Hoang Nguyen: Ich bin hier skeptisch und trotzdem optimistisch, weil man ja nichts anderes sein kann. In der Dekarbonisierungsstrategie der Zementindustrie gibt es gibt es verschiedene Wege zur Null, und wir werden vermutlich auch alle brauchen. Die Politik fokussiert sich derzeit auf Carbon Capture and Storage (CCS) und Carbon Capture and Utilization (CCU). Das bedeutet, ich verwende das CO₂ in irgendeiner Form weiter oder speichere es beispielsweise in leeren Erdgasfeldern in der Nordsee. Auch viele Hersteller fokussieren sich auf diese Technologie, obwohl sie sehr teuer ist. Dahinter steht womöglich das Kalkül, dass die Allgemeinheit zumindest einen Teil dieser Kosten tragen wird. Unser Weg ist ein anderer. Wir wollen das CO₂ im Prozess reduzieren. Bislang gibt es jedoch wenig politischen Rückenwind für klinkereffiziente Zemente. Klare Vorgaben würden die Nachfrage nachhaltiger Betonung natürlich stärken. Mit größerer Nachfrage wäre auch schnell klar, dass wir skalierbare Zemente und Betone brauchen, die weniger auf knappe Substitute wie Hüttensand und Flugasche setzen. Derzeit sind nachhaltige Betone noch 5 bis 10, manchmal bis 15 Prozent teurer. Das liegt auch an den hohen Preisen für die Substitute. Kalkstein ist ein sehr günstiger Rohstoff, wenn ich dann noch hinzurechne, dass Kosten für die CO₂-Zertifikate wegfallen, könnten sich die Preise künftig stark angleichen.

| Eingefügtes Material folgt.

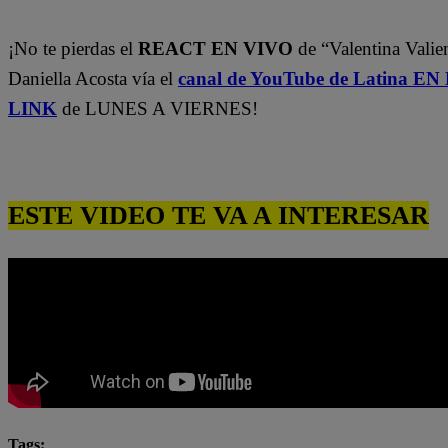
¡No te pierdas el
REACT EN VIVO
de “Valentina Valie
Daniella Acosta vía el
canal de YouTube de Latina E
LINK
de LUNES A VIERNES!
ESTE VIDEO TE VA A INTERESAR
Tags: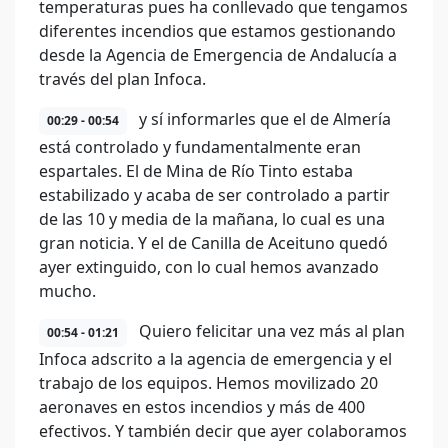
temperaturas pues ha conllevado que tengamos
diferentes incendios que estamos gestionando
desde la Agencia de Emergencia de Andalucía a
través del plan Infoca.
y sí informarles que el de Almería
00:29 - 00:54
está controlado y fundamentalmente eran
espartales. El de Mina de Río Tinto estaba
estabilizado y acaba de ser controlado a partir
de las 10 y media de la mañana, lo cual es una
gran noticia. Y el de Canilla de Aceituno quedó
ayer extinguido, con lo cual hemos avanzado
mucho.
Quiero felicitar una vez más al plan
00:54 - 01:21
Infoca adscrito a la agencia de emergencia y el
trabajo de los equipos. Hemos movilizado 20
aeronaves en estos incendios y más de 400
efectivos. Y también decir que ayer colaboramos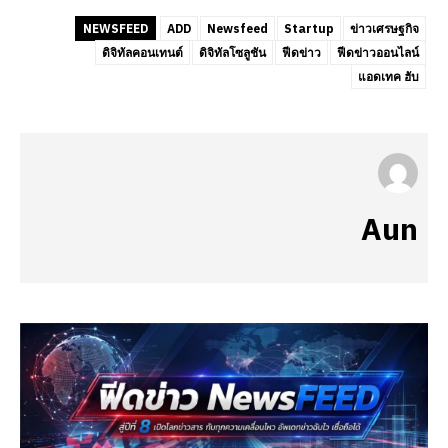
NEWSFEED
ADD
Newsfeed
Startup
ข่าวเศรษฐกิจ
ดิจิทัลคอนเทนต์
ดิจิทัลโซลูชัน
ฟีดข่าว
ฟีดข่าวออนไลน์
แอดเทค ฮับ
Aun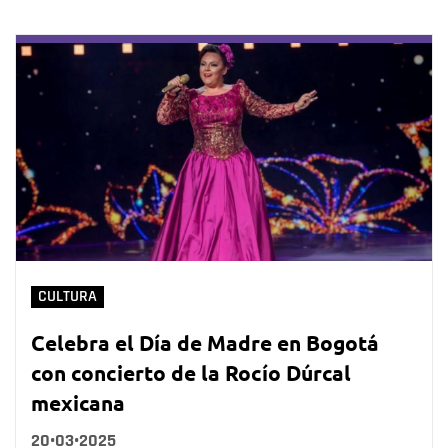
CULTURA
Celebra el Día de Madre en Bogotá
con concierto de la Rocío Dúrcal
mexicana
20•03•2025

IK-Bau NRW: Wie wird sich das Planen und Bauen durch die neuen CO₂-optimierten Betone ändern?

Hoang Nguyen: Wir können von einem Produkt noch so sehr überzeugt sein, wenn der Polier auf der Baustelle sagt, mir gefällt die Konsistenz des Betons nicht, weil sie vielleicht von dem abweicht, was man die letzten dreißig Jahre verbaut hat, hat man ein großes Problem. Das heißt, man muss alle am Bau Beteiligten auf diesem Weg mitnehmen. Deshalb sprechen wir mit den Bauherren, mit Investoren in den Immobilienportfolios, mit den Planern und mit den bauausführenden Unternehmen. Wir wollen Ängste abbauen, aber auch zeigen, dass sich das Planen und Bauen ändern wird. Die Tage des Prinzips „One Size fits all“ sind gezählt. Einen CEM I kann ich immer und überall einsetzen, doch die Kosten für Umwelt und Klima sind enorm hoch. Das bedeutet, ich muss mir künftig jedes Bauteil ansehen und definieren, ob ich einen als ökologisch geltenden Beton wie den CEM X verwenden kann.

Das Interview führte Dr. Bastian Peiffer, Pressesprecher der IK-Bau NRW.


Hoang Anh Nguyen ist Head of Communications und Sustainable Construction von alcemy, dem Berliner Start-up für eine klimafreundliche und dekarbonisierte Beton- und Zementindustrie. Er verantwortet die Kommunikation, Öffentlichkeitsarbeit und Zusammenarbeit mit Bauunternehmen und der Immobilienwirtschaft.

Zuvor war er als Digitalisierungs- und Innovationsverantwortlicher des ZIA Zentraler Immobilien Ausschuss e.V., dem Spitzenverband der Bau- und Immobilienwirtschaft u.a. für die Vernetzung von etablierten Immobilienunternehmen und der Startup-Szene zuständig. In dieser Tätigkeit baute er die ZIA Proptech-Plattform auf, die mittlerweile über 70 Startups im Bau- und Immobilienkontext bündelt. Zudem entwickelte er gemeinsam mit dem ZIA Innovation Think Tank den ZIA Innovationsradar, eine einzigartige Übersicht der Innovationspotenzials in der Branche.

Ehrenamtlich setzt sich Hoang beim Netzwerk solid UNIT e.V. als Sprecher für Nachhaltigkeits-Innovationen & Startups in der Bauwirtschaft ein. Zudem ist er Mitglied des Vorstands des AK Digital Real Estate & Construction des Bitkom e.V. und hat gemeinsam mit Sean Nolan (Concular) die Initiative “Vision: Sustainable Construction” gegründet, die sich für eine klimafreundliche Bau- und Immobilienbranche einsetzt.

Politisch war Nguyen von 2021-2023 als Vorsitzender des Stadtentwicklungsausschusses im Bezirk Berlin-Mitte tätig.